MPEG Royalties

Editguy43 wrote on 8/20/2009, 8:29 AM
Hello fellow Vegas users I have a question to those who edit for a living. My wife and I have a small production company we have done part time for a while now. I recently read that whenever you produce a DVD either for Profit or to give away you have to pay fees to the Mpeg people. I am confused by their jargon as to hwo to do this and how all this works.

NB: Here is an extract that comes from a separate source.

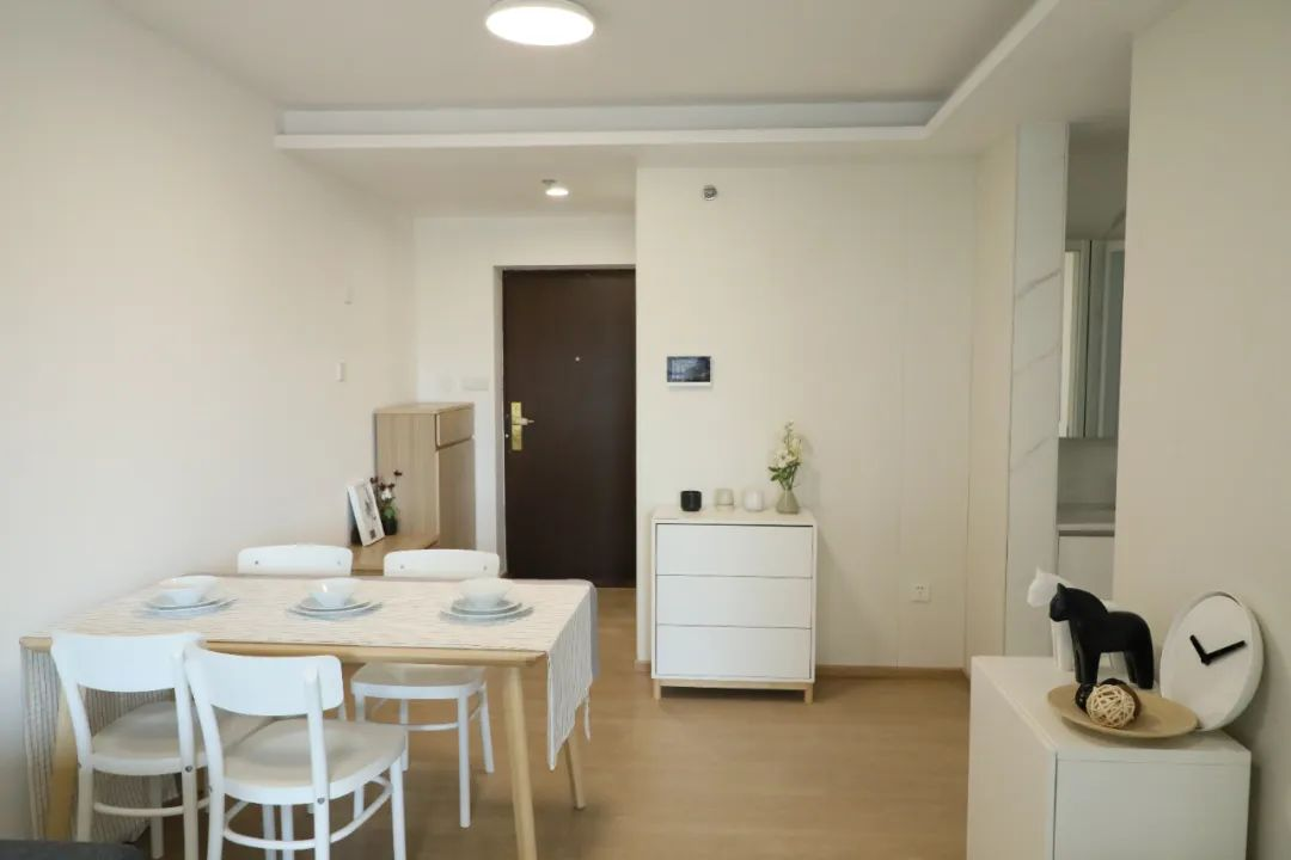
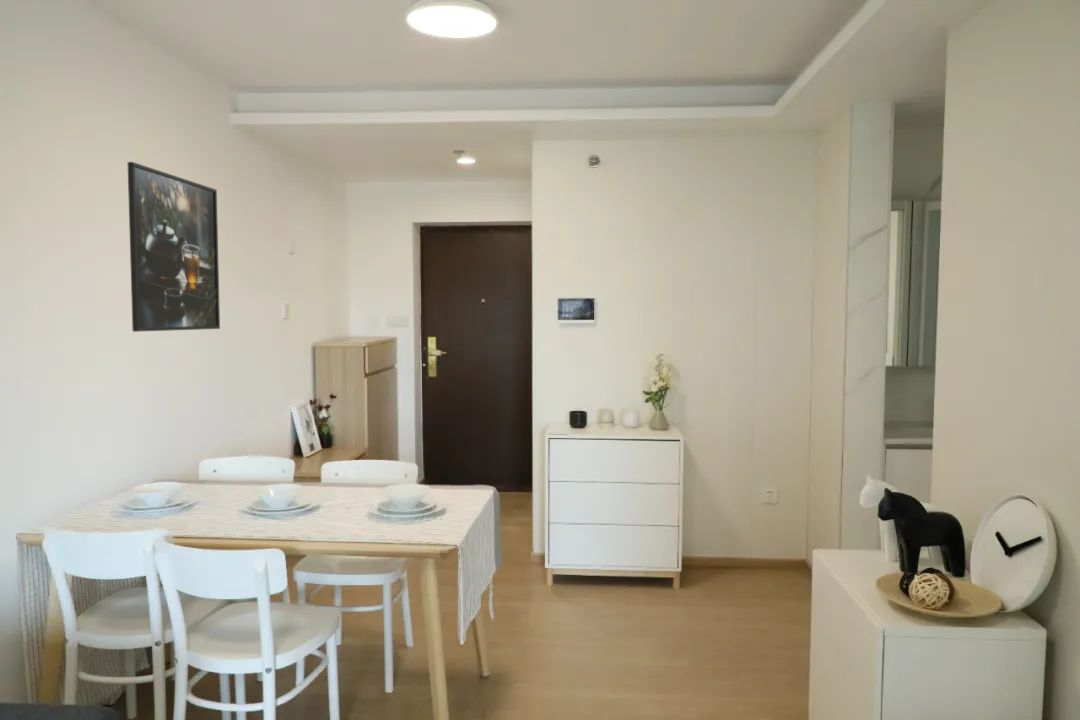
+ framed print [127,161,221,333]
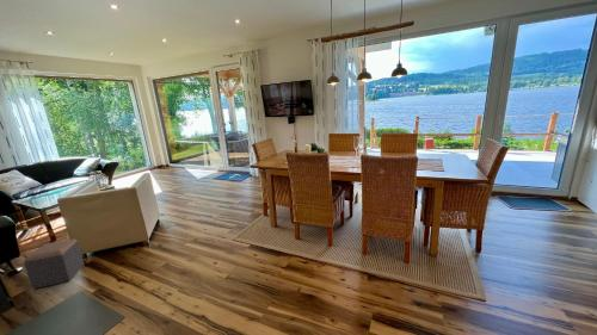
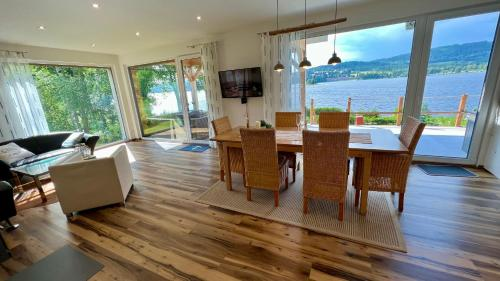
- footstool [23,238,85,290]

So can anybody who does this explain HOW this works, I want to be legal in our business and really need some help on this.

Paul B

Comments

john-beale wrote on 8/20/2009, 9:39 AM
For small-scale operations like wedding & event videographers, it's not something I hear much about. I don't know the specific legalities but I believe in practice, those MPEG-LA royalties are more commonly applied to a replication house that has a minimum run of 500 or 1000 DVDs, than mom-and-pop operations doing small-quantity DVD-R/RW duplication.
mikelinton wrote on 8/20/2009, 1:32 PM
I wouldn't worry about it - I've never heard of anyone from the production side of things having to deal with that. This might be related more to making claims about "Encoded with MPEG2" on your discs or something... like using the DolbyDigital logo, or DVD-Video logo - you have to pay royalties to do so.

This has never come up prior to today we've been having DVDs replicated and duplicated since the medium first came out, and this is the first I've heard about it.

Mike.
farss wrote on 8/20/2009, 2:12 PM
For SD DVDs the replication house pays the royalties on your behalf, it's included in their fee. They buy the licences in bulk.
With BluRay it doesn't work that way, the replication house has to pay the fee per title. That's more overhead for them which they pass onto you.

Bob.
im.away wrote on 8/20/2009, 3:55 PM
Now I'm confused. When it comes to network rendering, my understanding was that the reason one has to have individually licenced copies of Vegas on each PC was because Sony paid the Licence fee for the encoder for every copy of the software that they sell. So does that mean that you effectively pay the fee twice if the fee is applied again at the replication house?

Cheers
john-beale wrote on 8/20/2009, 4:24 PM
To the extent that I can understand this page at all http://www.mpegla.com/m2/m2-agreement.cfm the MPEG_LA (mpeg patent pool licensing administrator LLC) charges royalties both for MPEG2 encoding (eg. Vegas software, which presumably Sony Creative Software has already paid) PLUS a per-copy fee for "MPEG-2 Packaged Medium" (eg. standard-def DVD) which I don't think Sony could have paid, because they don't know how many DVDs you've been selling. Since the "packaged medium" royalty seems to be something like $0.03 per DVD, I doubt there's much financial incentive to go after small-time producers.

For all I know, MPEG-LA may actually be getting some fee per blank DVD-R/RW from media vendors? However, please note I am not a lawyer, and I might be all wrong about all of this.
John_Cline wrote on 8/20/2009, 5:19 PM
You folks might want to check out pages 6 & 7 of the Vegas v9 user manual under "Legal Notices." It basically says that if you want to use MPEG2 or AVCHD commercially, you MUST obtain a license from MPEG-LA.
john-beale wrote on 8/20/2009, 8:57 PM
I no longer do wedding & event video. However I did for a number of years and was a member of several videography organizations. I went to meetings, I got the monthly magazines, etc. As far as I know everyone delivered product on DVD, but I never heard about mpeg2 licensing or MPEG-LA from anyone I met in the industry. Take that for what that is worth.
John_Cline wrote on 8/20/2009, 9:20 PM
I've never heard of anyone doing event videography and delivering on DVD with an MPEG-LA license. You're supposed to have one, but no one does.
R0cky wrote on 8/21/2009, 8:02 AM
Related topic wrt to using the dolby digital logo. I emailed dolby and said I wanted to use it for very small quantity give aways and they emailed me back permission and even included the artwork.